New Year Who Dis Edition
Top Story
- New industries come from crazy people. (Palladium)
It's an interesting cultural point and the article discusses why so much innovation came from England and later the United States even when key scientific discoveries often happened in continental Europe.
I wonder how this played out more recently in Japan and Korea. Both countries are socially conservative and tend towards top-down structure, but both had massive social disruptions in the mid 20th century due to, uh, events.
And yes, the article mentions Elon Musk, though it's from 2021 so it doesn't cover any of the recent brouhahas.
Tech News
- Looking to build a new computer for the new year? Supermicro has a heck of a motherboard on the way. (Tom's Hardware)
This is for Intel's upcoming Sapphire Rapids workstation chips. It has 16 DIMM slots for 512GB of cheap desktop RAM or as much as 4TB of server RAM, four M.2 slots,two U.2 ports,8 SATA ports, six full-size PCIe x16 slots - five of them PCIe 5.0, 10Gb Ethernet, separate 1Gb Ethernet for remote management, 7.1 audio, a bunch of USB, VGA output, and a serial port.
It will likely cost as much as a good laptop, just for the motherboard.
- TSMC's 3nm node is already achieving yields above 60%. (Tom's Hardware)

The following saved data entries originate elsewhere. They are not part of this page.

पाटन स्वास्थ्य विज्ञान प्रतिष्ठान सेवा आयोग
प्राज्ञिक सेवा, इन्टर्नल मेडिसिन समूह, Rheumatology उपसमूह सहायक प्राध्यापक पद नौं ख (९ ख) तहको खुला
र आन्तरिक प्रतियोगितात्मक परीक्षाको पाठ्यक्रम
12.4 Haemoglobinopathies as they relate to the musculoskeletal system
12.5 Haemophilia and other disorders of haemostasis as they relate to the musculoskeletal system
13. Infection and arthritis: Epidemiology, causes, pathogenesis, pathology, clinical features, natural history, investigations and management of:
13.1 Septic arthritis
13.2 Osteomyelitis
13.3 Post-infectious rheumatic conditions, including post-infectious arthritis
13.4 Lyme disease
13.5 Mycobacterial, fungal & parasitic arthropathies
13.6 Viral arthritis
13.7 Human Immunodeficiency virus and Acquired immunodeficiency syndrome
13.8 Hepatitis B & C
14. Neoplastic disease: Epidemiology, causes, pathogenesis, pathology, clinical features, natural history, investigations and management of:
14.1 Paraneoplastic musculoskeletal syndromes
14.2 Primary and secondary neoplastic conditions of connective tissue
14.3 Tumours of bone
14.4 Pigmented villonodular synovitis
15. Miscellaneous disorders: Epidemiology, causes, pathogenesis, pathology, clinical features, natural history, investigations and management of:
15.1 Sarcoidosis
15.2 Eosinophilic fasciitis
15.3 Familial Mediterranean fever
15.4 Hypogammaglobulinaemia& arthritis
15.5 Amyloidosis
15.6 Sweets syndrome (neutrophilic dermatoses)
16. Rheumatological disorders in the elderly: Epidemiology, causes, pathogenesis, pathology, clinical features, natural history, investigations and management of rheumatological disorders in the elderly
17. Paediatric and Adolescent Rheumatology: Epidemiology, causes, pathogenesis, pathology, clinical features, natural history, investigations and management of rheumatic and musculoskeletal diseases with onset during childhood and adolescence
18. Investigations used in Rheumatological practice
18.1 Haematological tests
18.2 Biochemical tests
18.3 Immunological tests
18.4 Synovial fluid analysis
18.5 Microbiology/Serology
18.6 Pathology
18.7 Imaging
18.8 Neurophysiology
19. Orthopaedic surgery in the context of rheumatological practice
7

Samsung's 3nm process is more advanced - they've gone with a transistor design called Gate All Around, where TSMC stuck with the more traditional FinFET - but at last report they were only getting yields of 20%, so their costs will be much higher until they get that fixed.

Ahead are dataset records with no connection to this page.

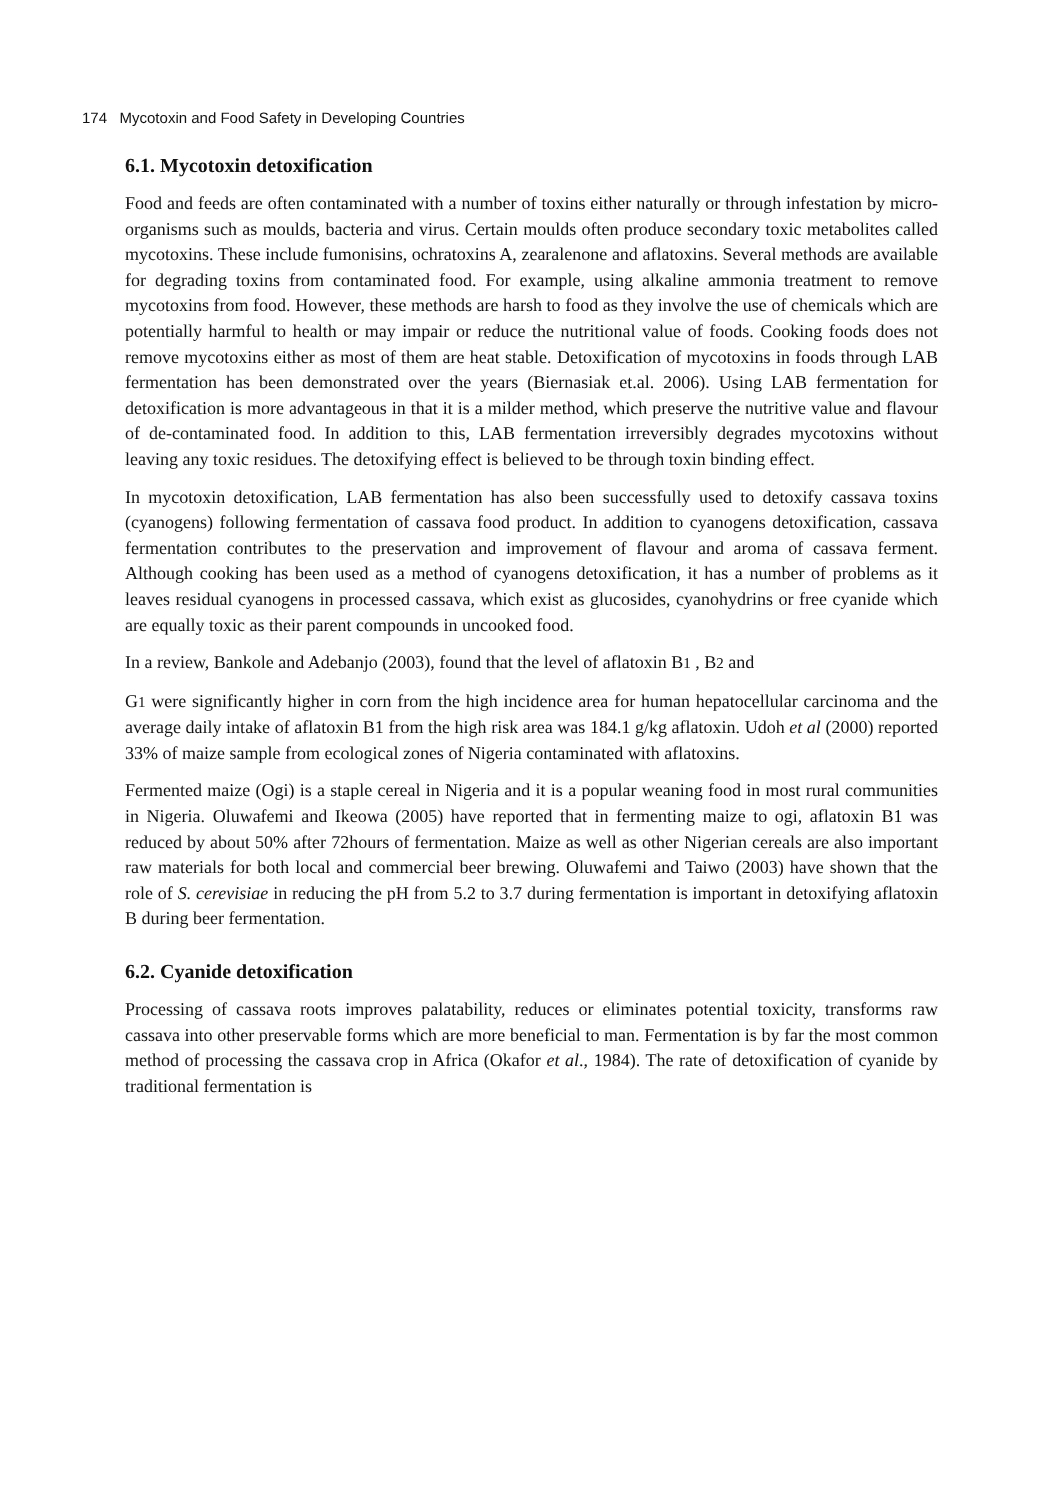174 Mycotoxin and Food Safety in Developing Countries
6.1. Mycotoxin detoxification
Food and feeds are often contaminated with a number of toxins either naturally or through infestation by micro-organisms such as moulds, bacteria and virus. Certain moulds often produce secondary toxic metabolites called mycotoxins. These include fumonisins, ochratoxins A, zearalenone and aflatoxins. Several methods are available for degrading toxins from contaminated food. For example, using alkaline ammonia treatment to remove mycotoxins from food. However, these methods are harsh to food as they involve the use of chemicals which are potentially harmful to health or may impair or reduce the nutritional value of foods. Cooking foods does not remove mycotoxins either as most of them are heat stable. Detoxification of mycotoxins in foods through LAB fermentation has been demonstrated over the years (Biernasiak et.al. 2006). Using LAB fermentation for detoxification is more advantageous in that it is a milder method, which preserve the nutritive value and flavour of de-contaminated food. In addition to this, LAB fermentation irreversibly degrades mycotoxins without leaving any toxic residues. The detoxifying effect is believed to be through toxin binding effect.
In mycotoxin detoxification, LAB fermentation has also been successfully used to detoxify cassava toxins (cyanogens) following fermentation of cassava food product. In addition to cyanogens detoxification, cassava fermentation contributes to the preservation and improvement of flavour and aroma of cassava ferment. Although cooking has been used as a method of cyanogens detoxification, it has a number of problems as it leaves residual cyanogens in processed cassava, which exist as glucosides, cyanohydrins or free cyanide which are equally toxic as their parent compounds in uncooked food.
In a review, Bankole and Adebanjo (2003), found that the level of aflatoxin B1 , B2 and
G1 were significantly higher in corn from the high incidence area for human hepatocellular carcinoma and the average daily intake of aflatoxin B1 from the high risk area was 184.1 g/kg aflatoxin. Udoh et al (2000) reported 33% of maize sample from ecological zones of Nigeria contaminated with aflatoxins.
Fermented maize (Ogi) is a staple cereal in Nigeria and it is a popular weaning food in most rural communities in Nigeria. Oluwafemi and Ikeowa (2005) have reported that in fermenting maize to ogi, aflatoxin B1 was reduced by about 50% after 72hours of fermentation. Maize as well as other Nigerian cereals are also important raw materials for both local and commercial beer brewing. Oluwafemi and Taiwo (2003) have shown that the role of S. cerevisiae in reducing the pH from 5.2 to 3.7 during fermentation is important in detoxifying aflatoxin B during beer fermentation.
6.2. Cyanide detoxification
Processing of cassava roots improves palatability, reduces or eliminates potential toxicity, transforms raw cassava into other preservable forms which are more beneficial to man. Fermentation is by far the most common method of processing the cassava crop in Africa (Okafor et al., 1984). The rate of detoxification of cyanide by traditional fermentation is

- Who the heck is Solidigm and are their SSDs worth buying? (PC Perspective)
Solidigm is the new brand name created after Hynix bought Intel's consumer SSD division, and yes. The P44 Pro reviewed here falls between Samsung's 980 Pro and 990 Pro in benchmarks, which makes it very fast indeed, and at $220 for 2TB it's not particularly expensive.

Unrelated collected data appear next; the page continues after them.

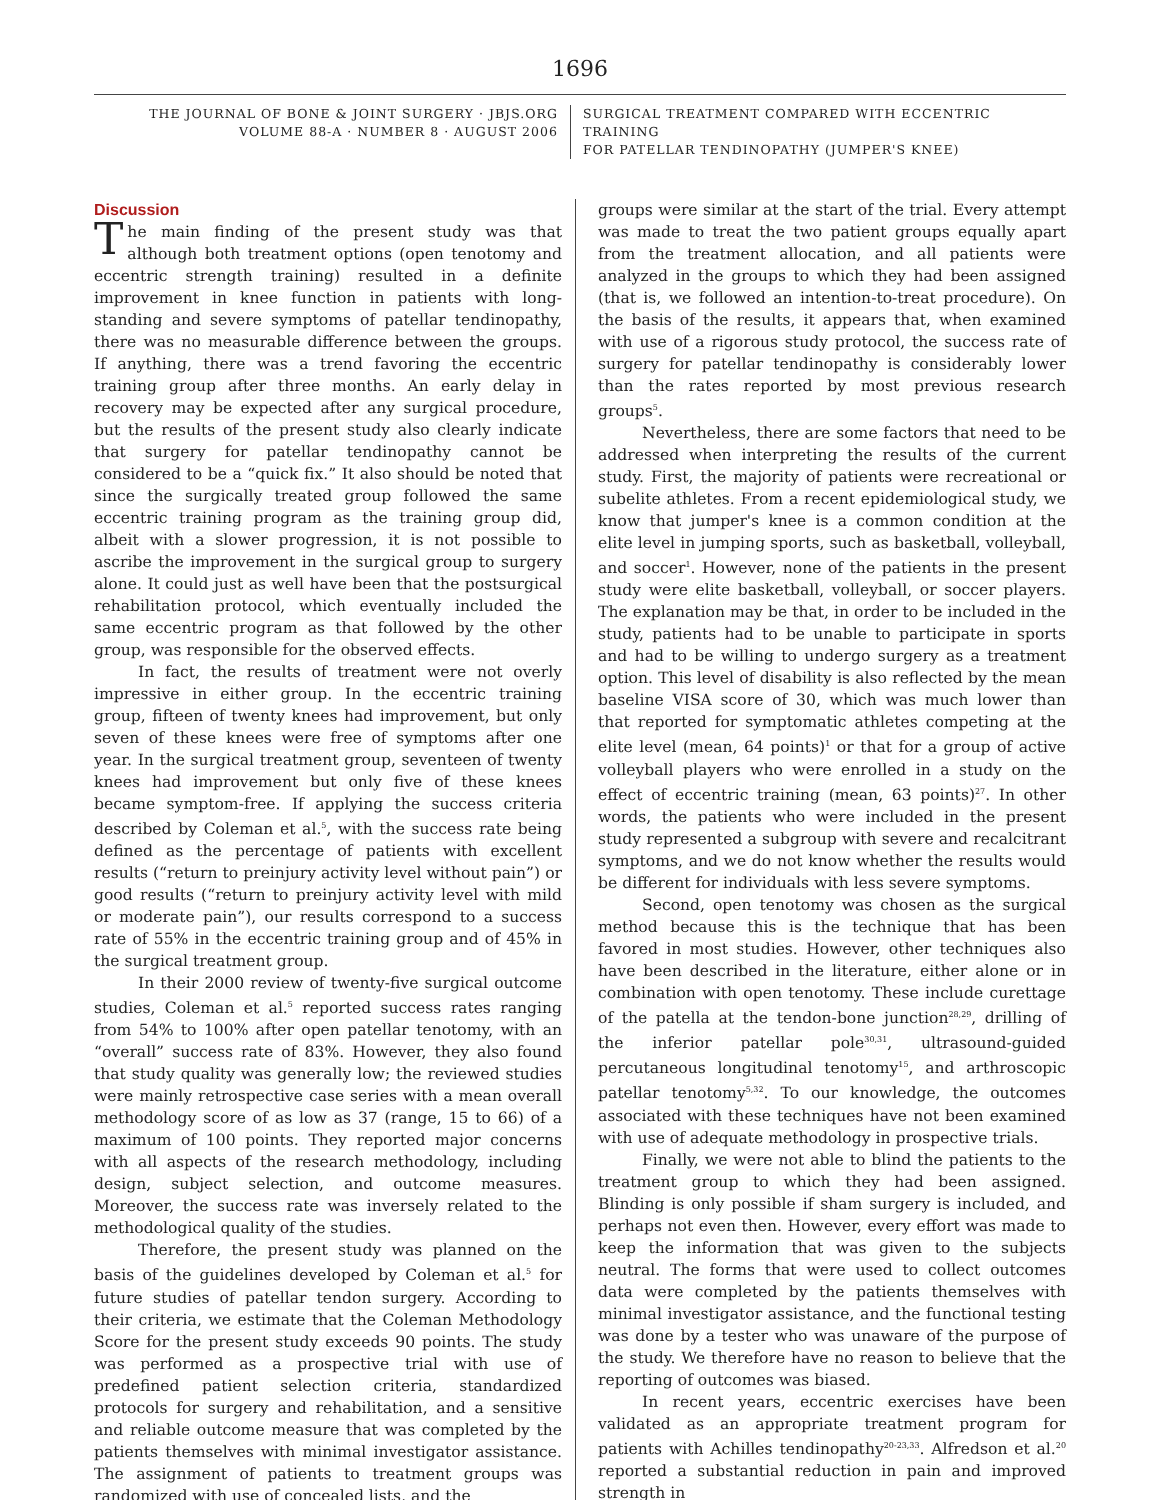1696
THE JOURNAL OF BONE & JOINT SURGERY · JBJS.ORG
VOLUME 88-A · NUMBER 8 · AUGUST 2006
SURGICAL TREATMENT COMPARED WITH ECCENTRIC TRAINING
FOR PATELLAR TENDINOPATHY (JUMPER'S KNEE)
Discussion
The main finding of the present study was that although both treatment options (open tenotomy and eccentric strength training) resulted in a definite improvement in knee function in patients with long-standing and severe symptoms of patellar tendinopathy, there was no measurable difference between the groups. If anything, there was a trend favoring the eccentric training group after three months. An early delay in recovery may be expected after any surgical procedure, but the results of the present study also clearly indicate that surgery for patellar tendinopathy cannot be considered to be a “quick fix.” It also should be noted that since the surgically treated group followed the same eccentric training program as the training group did, albeit with a slower progression, it is not possible to ascribe the improvement in the surgical group to surgery alone. It could just as well have been that the postsurgical rehabilitation protocol, which eventually included the same eccentric program as that followed by the other group, was responsible for the observed effects.
In fact, the results of treatment were not overly impressive in either group. In the eccentric training group, fifteen of twenty knees had improvement, but only seven of these knees were free of symptoms after one year. In the surgical treatment group, seventeen of twenty knees had improvement but only five of these knees became symptom-free. If applying the success criteria described by Coleman et al.<sup>5</sup>, with the success rate being defined as the percentage of patients with excellent results (“return to preinjury activity level without pain”) or good results (“return to preinjury activity level with mild or moderate pain”), our results correspond to a success rate of 55% in the eccentric training group and of 45% in the surgical treatment group.
In their 2000 review of twenty-five surgical outcome studies, Coleman et al.<sup>5</sup> reported success rates ranging from 54% to 100% after open patellar tenotomy, with an “overall” success rate of 83%. However, they also found that study quality was generally low; the reviewed studies were mainly retrospective case series with a mean overall methodology score of as low as 37 (range, 15 to 66) of a maximum of 100 points. They reported major concerns with all aspects of the research methodology, including design, subject selection, and outcome measures. Moreover, the success rate was inversely related to the methodological quality of the studies.
Therefore, the present study was planned on the basis of the guidelines developed by Coleman et al.<sup>5</sup> for future studies of patellar tendon surgery. According to their criteria, we estimate that the Coleman Methodology Score for the present study exceeds 90 points. The study was performed as a prospective trial with use of predefined patient selection criteria, standardized protocols for surgery and rehabilitation, and a sensitive and reliable outcome measure that was completed by the patients themselves with minimal investigator assistance. The assignment of patients to treatment groups was randomized with use of concealed lists, and the
groups were similar at the start of the trial. Every attempt was made to treat the two patient groups equally apart from the treatment allocation, and all patients were analyzed in the groups to which they had been assigned (that is, we followed an intention-to-treat procedure). On the basis of the results, it appears that, when examined with use of a rigorous study protocol, the success rate of surgery for patellar tendinopathy is considerably lower than the rates reported by most previous research groups<sup>5</sup>.
Nevertheless, there are some factors that need to be addressed when interpreting the results of the current study. First, the majority of patients were recreational or subelite athletes. From a recent epidemiological study, we know that jumper's knee is a common condition at the elite level in jumping sports, such as basketball, volleyball, and soccer<sup>1</sup>. However, none of the patients in the present study were elite basketball, volleyball, or soccer players. The explanation may be that, in order to be included in the study, patients had to be unable to participate in sports and had to be willing to undergo surgery as a treatment option. This level of disability is also reflected by the mean baseline VISA score of 30, which was much lower than that reported for symptomatic athletes competing at the elite level (mean, 64 points)<sup>1</sup> or that for a group of active volleyball players who were enrolled in a study on the effect of eccentric training (mean, 63 points)<sup>27</sup>. In other words, the patients who were included in the present study represented a subgroup with severe and recalcitrant symptoms, and we do not know whether the results would be different for individuals with less severe symptoms.
Second, open tenotomy was chosen as the surgical method because this is the technique that has been favored in most studies. However, other techniques also have been described in the literature, either alone or in combination with open tenotomy. These include curettage of the patella at the tendon-bone junction<sup>28,29</sup>, drilling of the inferior patellar pole<sup>30,31</sup>, ultrasound-guided percutaneous longitudinal tenotomy<sup>15</sup>, and arthroscopic patellar tenotomy<sup>5,32</sup>. To our knowledge, the outcomes associated with these techniques have not been examined with use of adequate methodology in prospective trials.
Finally, we were not able to blind the patients to the treatment group to which they had been assigned. Blinding is only possible if sham surgery is included, and perhaps not even then. However, every effort was made to keep the information that was given to the subjects neutral. The forms that were used to collect outcomes data were completed by the patients themselves with minimal investigator assistance, and the functional testing was done by a tester who was unaware of the purpose of the study. We therefore have no reason to believe that the reporting of outcomes was biased.
In recent years, eccentric exercises have been validated as an appropriate treatment program for patients with Achilles tendinopathy<sup>20-23,33</sup>. Alfredson et al.<sup>20</sup> reported a substantial reduction in pain and improved strength in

Starting the Year Off With a Bang Video of the Day
There's a Taco Bell nearby. I could drive there and back in a day, nearly.
Welcome back.
That scenery at the end is what I see within five minutes' drive in any direction now. Though in some directions you quickly run out of paved road.
Disclaimer: Mairsy stones and dosey stones and little lambsie stonesy, kidney stonesy too, wouldn't you?